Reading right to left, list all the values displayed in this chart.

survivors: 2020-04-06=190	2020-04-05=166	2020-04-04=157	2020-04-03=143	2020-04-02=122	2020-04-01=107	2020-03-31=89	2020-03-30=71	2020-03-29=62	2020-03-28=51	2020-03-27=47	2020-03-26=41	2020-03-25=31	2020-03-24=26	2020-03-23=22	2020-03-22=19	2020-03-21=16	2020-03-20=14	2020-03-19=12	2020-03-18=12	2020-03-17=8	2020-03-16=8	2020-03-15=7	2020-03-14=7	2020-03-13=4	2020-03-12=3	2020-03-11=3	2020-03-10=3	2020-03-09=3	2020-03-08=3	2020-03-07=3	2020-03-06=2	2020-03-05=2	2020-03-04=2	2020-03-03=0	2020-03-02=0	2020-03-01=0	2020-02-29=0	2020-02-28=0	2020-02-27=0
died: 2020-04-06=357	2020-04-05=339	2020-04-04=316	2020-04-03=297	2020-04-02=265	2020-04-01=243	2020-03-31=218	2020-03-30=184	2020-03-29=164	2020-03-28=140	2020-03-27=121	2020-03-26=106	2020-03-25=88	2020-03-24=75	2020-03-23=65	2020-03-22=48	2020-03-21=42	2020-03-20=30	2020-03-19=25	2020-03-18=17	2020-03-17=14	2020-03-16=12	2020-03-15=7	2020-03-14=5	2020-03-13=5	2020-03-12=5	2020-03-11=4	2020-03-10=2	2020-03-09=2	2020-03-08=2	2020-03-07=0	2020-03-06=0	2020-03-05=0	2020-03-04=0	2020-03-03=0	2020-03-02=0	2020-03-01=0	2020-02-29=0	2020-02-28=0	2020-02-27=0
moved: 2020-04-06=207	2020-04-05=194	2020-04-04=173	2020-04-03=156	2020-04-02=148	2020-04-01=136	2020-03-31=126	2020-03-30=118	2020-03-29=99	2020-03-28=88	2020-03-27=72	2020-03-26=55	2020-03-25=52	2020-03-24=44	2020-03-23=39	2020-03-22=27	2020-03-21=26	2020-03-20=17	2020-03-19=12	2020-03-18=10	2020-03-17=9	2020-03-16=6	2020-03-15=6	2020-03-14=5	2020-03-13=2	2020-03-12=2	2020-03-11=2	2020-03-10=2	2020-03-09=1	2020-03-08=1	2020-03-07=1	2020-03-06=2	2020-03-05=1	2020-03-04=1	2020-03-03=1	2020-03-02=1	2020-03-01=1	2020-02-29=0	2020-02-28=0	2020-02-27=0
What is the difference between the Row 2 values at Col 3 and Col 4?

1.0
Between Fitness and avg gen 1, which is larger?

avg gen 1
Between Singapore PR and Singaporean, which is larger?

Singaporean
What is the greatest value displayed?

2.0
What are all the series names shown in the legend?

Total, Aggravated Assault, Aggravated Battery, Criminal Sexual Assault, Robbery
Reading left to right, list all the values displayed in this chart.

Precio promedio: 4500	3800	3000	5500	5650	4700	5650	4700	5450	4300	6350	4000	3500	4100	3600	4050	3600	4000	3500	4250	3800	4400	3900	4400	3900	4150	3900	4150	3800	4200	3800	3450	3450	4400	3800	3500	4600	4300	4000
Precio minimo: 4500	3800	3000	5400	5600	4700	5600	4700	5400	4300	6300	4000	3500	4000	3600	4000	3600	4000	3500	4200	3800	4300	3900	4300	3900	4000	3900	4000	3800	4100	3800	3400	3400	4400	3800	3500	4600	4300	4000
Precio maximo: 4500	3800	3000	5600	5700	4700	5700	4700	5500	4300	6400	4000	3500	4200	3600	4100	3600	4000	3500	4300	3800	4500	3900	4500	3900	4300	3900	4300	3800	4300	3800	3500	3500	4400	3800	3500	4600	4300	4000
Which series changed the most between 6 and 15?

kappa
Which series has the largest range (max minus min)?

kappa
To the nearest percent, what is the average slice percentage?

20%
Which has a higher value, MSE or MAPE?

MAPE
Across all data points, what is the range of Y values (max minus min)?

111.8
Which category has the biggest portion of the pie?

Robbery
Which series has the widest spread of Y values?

■ TRY IT:
Copy all of the records above line for line, keeping every character unchanged.

■ ANSWER BOX:
Reading right to left, list all the values displayed in this chart.

survivors: 2020-04-06=190	2020-04-05=166	2020-04-04=157	2020-04-03=143	2020-04-02=122	2020-04-01=107	2020-03-31=89	2020-03-30=71	2020-03-29=62	2020-03-28=51	2020-03-27=47	2020-03-26=41	2020-03-25=31	2020-03-24=26	2020-03-23=22	2020-03-22=19	2020-03-21=16	2020-03-20=14	2020-03-19=12	2020-03-18=12	2020-03-17=8	2020-03-16=8	2020-03-15=7	2020-03-14=7	2020-03-13=4	2020-03-12=3	2020-03-11=3	2020-03-10=3	2020-03-09=3	2020-03-08=3	2020-03-07=3	2020-03-06=2	2020-03-05=2	2020-03-04=2	2020-03-03=0	2020-03-02=0	2020-03-01=0	2020-02-29=0	2020-02-28=0	2020-02-27=0
died: 2020-04-06=357	2020-04-05=339	2020-04-04=316	2020-04-03=297	2020-04-02=265	2020-04-01=243	2020-03-31=218	2020-03-30=184	2020-03-29=164	2020-03-28=140	2020-03-27=121	2020-03-26=106	2020-03-25=88	2020-03-24=75	2020-03-23=65	2020-03-22=48	2020-03-21=42	2020-03-20=30	2020-03-19=25	2020-03-18=17	2020-03-17=14	2020-03-16=12	2020-03-15=7	2020-03-14=5	2020-03-13=5	2020-03-12=5	2020-03-11=4	2020-03-10=2	2020-03-09=2	2020-03-08=2	2020-03-07=0	2020-03-06=0	2020-03-05=0	2020-03-04=0	2020-03-03=0	2020-03-02=0	2020-03-01=0	2020-02-29=0	2020-02-28=0	2020-02-27=0
moved: 2020-04-06=207	2020-04-05=194	2020-04-04=173	2020-04-03=156	2020-04-02=148	2020-04-01=136	2020-03-31=126	2020-03-30=118	2020-03-29=99	2020-03-28=88	2020-03-27=72	2020-03-26=55	2020-03-25=52	2020-03-24=44	2020-03-23=39	2020-03-22=27	2020-03-21=26	2020-03-20=17	2020-03-19=12	2020-03-18=10	2020-03-17=9	2020-03-16=6	2020-03-15=6	2020-03-14=5	2020-03-13=2	2020-03-12=2	2020-03-11=2	2020-03-10=2	2020-03-09=1	2020-03-08=1	2020-03-07=1	2020-03-06=2	2020-03-05=1	2020-03-04=1	2020-03-03=1	2020-03-02=1	2020-03-01=1	2020-02-29=0	2020-02-28=0	2020-02-27=0
What is the difference between the Row 2 values at Col 3 and Col 4?

1.0
Between Fitness and avg gen 1, which is larger?

avg gen 1
Between Singapore PR and Singaporean, which is larger?

Singaporean
What is the greatest value displayed?

2.0
What are all the series names shown in the legend?

Total, Aggravated Assault, Aggravated Battery, Criminal Sexual Assault, Robbery
Reading left to right, list all the values displayed in this chart.

Precio promedio: 4500	3800	3000	5500	5650	4700	5650	4700	5450	4300	6350	4000	3500	4100	3600	4050	3600	4000	3500	4250	3800	4400	3900	4400	3900	4150	3900	4150	3800	4200	3800	3450	3450	4400	3800	3500	4600	4300	4000
Precio minimo: 4500	3800	3000	5400	5600	4700	5600	4700	5400	4300	6300	4000	3500	4000	3600	4000	3600	4000	3500	4200	3800	4300	3900	4300	3900	4000	3900	4000	3800	4100	3800	3400	3400	4400	3800	3500	4600	4300	4000
Precio maximo: 4500	3800	3000	5600	5700	4700	5700	4700	5500	4300	6400	4000	3500	4200	3600	4100	3600	4000	3500	4300	3800	4500	3900	4500	3900	4300	3900	4300	3800	4300	3800	3500	3500	4400	3800	3500	4600	4300	4000
Which series changed the most between 6 and 15?

kappa
Which series has the largest range (max minus min)?

kappa
To the nearest percent, what is the average slice percentage?

20%
Which has a higher value, MSE or MAPE?

MAPE
Across all data points, what is the range of Y values (max minus min)?

111.8
Which category has the biggest portion of the pie?

Robbery
Which series has the widest spread of Y values?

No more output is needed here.